– Не могли бы вы сделать мне одолжение? – рокочет Джером Франкер. – Отвечайте, зачем вы сюда явились? Вы ничего не пишете о моей жене. Я имею в виду: мне нравится ваш блеф! Вы все свалили на покойницу – отличный ход! И, пожалуй, если бы я действительно выжил из ума, вам бы удалось меня одурачить! Но сейчас – хватит мне голову морочить! Признавайтесь, что вы хотите?

Я сижу в кабинете Джерома уже полторы минуты. До этого мгновения я стоял перед верандой, где находился вход в увенчанный высокой остроконечной крышей дом в стиле королевы Анны. Я глазел на вызывающе асимметричный фасад, когда вежливая и чопорная дочь хозяина, Эмма Франкер, открыла передо мной парадную дверь.

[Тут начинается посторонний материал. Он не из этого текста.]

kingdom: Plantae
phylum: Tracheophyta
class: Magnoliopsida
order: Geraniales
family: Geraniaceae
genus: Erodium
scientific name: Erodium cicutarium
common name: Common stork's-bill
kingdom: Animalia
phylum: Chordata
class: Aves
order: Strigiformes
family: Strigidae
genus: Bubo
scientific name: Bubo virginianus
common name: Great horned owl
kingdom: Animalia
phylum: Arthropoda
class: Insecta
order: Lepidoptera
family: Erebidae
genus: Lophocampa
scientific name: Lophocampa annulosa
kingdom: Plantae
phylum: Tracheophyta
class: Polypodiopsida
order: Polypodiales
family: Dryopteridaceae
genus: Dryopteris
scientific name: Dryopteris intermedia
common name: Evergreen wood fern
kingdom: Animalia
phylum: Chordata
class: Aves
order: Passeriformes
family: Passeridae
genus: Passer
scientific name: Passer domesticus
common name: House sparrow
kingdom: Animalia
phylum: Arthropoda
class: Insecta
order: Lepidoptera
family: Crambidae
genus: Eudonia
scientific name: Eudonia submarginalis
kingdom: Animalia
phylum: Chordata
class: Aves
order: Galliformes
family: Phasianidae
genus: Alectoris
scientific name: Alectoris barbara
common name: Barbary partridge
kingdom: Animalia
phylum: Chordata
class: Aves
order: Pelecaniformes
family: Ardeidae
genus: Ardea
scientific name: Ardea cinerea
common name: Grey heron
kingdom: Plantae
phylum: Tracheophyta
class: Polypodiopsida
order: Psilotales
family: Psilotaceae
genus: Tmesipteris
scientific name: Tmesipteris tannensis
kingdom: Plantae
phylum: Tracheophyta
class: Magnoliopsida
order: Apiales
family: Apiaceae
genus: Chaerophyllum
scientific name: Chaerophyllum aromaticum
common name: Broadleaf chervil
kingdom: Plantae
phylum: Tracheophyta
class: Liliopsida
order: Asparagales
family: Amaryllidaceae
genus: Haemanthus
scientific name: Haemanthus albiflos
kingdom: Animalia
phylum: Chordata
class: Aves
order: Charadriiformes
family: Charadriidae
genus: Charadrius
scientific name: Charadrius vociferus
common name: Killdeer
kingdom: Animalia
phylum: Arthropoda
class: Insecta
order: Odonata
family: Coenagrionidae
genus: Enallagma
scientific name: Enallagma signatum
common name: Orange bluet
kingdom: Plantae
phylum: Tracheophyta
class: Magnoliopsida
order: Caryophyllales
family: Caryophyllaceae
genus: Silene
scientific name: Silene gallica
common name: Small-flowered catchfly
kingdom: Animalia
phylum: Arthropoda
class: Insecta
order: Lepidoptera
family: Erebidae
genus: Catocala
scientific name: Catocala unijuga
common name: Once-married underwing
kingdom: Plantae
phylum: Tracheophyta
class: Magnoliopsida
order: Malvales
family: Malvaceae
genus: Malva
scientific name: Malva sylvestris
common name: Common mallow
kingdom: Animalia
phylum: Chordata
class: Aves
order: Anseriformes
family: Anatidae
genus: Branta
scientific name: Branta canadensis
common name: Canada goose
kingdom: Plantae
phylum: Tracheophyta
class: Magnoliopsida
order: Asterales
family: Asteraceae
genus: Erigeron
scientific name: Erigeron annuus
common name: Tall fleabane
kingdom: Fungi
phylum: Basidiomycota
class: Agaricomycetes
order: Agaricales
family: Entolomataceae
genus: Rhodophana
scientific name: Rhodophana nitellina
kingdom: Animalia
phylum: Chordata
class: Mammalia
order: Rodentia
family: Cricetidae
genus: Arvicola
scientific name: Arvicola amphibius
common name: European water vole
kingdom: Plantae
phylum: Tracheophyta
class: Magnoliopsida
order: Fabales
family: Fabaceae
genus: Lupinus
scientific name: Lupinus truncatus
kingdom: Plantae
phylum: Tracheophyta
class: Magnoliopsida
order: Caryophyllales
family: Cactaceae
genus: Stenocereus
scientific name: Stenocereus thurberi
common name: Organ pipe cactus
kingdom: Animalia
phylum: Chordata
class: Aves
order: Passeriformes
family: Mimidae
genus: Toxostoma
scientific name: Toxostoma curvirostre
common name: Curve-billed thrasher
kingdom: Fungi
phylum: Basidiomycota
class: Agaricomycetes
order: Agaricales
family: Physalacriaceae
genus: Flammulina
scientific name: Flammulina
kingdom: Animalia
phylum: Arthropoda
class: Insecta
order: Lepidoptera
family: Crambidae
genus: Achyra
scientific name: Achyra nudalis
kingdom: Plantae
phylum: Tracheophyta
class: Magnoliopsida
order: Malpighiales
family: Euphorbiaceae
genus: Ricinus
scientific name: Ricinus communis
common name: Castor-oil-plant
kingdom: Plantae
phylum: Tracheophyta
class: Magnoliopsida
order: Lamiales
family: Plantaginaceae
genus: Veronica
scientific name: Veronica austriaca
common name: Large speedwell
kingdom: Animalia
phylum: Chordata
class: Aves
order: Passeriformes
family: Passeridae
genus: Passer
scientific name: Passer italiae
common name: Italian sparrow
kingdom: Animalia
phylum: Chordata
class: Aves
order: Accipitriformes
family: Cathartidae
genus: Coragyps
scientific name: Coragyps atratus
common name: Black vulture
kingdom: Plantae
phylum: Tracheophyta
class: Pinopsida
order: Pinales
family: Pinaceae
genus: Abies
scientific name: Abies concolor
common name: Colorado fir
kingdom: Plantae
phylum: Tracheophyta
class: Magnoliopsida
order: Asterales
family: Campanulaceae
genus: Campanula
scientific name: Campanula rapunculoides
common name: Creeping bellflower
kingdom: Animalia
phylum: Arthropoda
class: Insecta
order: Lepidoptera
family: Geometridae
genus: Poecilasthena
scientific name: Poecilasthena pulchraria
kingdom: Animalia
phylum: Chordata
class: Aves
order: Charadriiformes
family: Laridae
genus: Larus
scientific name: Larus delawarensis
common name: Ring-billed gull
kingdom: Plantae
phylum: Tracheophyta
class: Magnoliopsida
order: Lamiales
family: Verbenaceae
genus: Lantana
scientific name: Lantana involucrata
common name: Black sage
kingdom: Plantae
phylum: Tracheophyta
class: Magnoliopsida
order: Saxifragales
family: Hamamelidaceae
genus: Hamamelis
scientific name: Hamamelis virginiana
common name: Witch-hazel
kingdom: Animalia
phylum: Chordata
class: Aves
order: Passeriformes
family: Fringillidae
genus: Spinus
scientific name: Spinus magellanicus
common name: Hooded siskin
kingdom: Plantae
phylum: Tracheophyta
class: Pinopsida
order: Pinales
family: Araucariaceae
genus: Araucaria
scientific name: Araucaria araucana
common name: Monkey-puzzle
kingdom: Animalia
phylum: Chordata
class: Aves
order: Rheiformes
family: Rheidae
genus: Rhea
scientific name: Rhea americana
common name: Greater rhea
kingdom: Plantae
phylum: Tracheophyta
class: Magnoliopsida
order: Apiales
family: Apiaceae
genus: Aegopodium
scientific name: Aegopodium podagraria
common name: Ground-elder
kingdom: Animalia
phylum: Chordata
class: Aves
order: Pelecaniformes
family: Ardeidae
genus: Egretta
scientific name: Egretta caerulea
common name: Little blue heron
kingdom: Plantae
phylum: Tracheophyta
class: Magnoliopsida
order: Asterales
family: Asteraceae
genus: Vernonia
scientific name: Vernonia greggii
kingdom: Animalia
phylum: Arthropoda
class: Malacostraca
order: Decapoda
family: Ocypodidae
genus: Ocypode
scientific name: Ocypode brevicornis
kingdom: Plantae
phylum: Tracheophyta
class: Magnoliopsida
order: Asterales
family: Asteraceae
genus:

Пока мы шли по коридору, она сказала мне, что весьма тронута моим намерением включить главу, посвященную ее матери, в мою книгу об известных женщинах-физиках.

Зря я обрадовался, что моя ложь сработала! Когда Эмма распахнула очередную дверь, я оказался в просторном кабинете и понял, что мне надо снова выкручиваться.

Джером, как ястреб на ветке, восседает в старинном кресле с высокой спинкой. Рукав у него обрезан чуть выше локтя. Эмма отправляется на кухню, чтобы приготовить кофе. Джером дожидается, пока она уйдет, чтобы его дочь ненароком не услышала нас, и разоблачает мой обман.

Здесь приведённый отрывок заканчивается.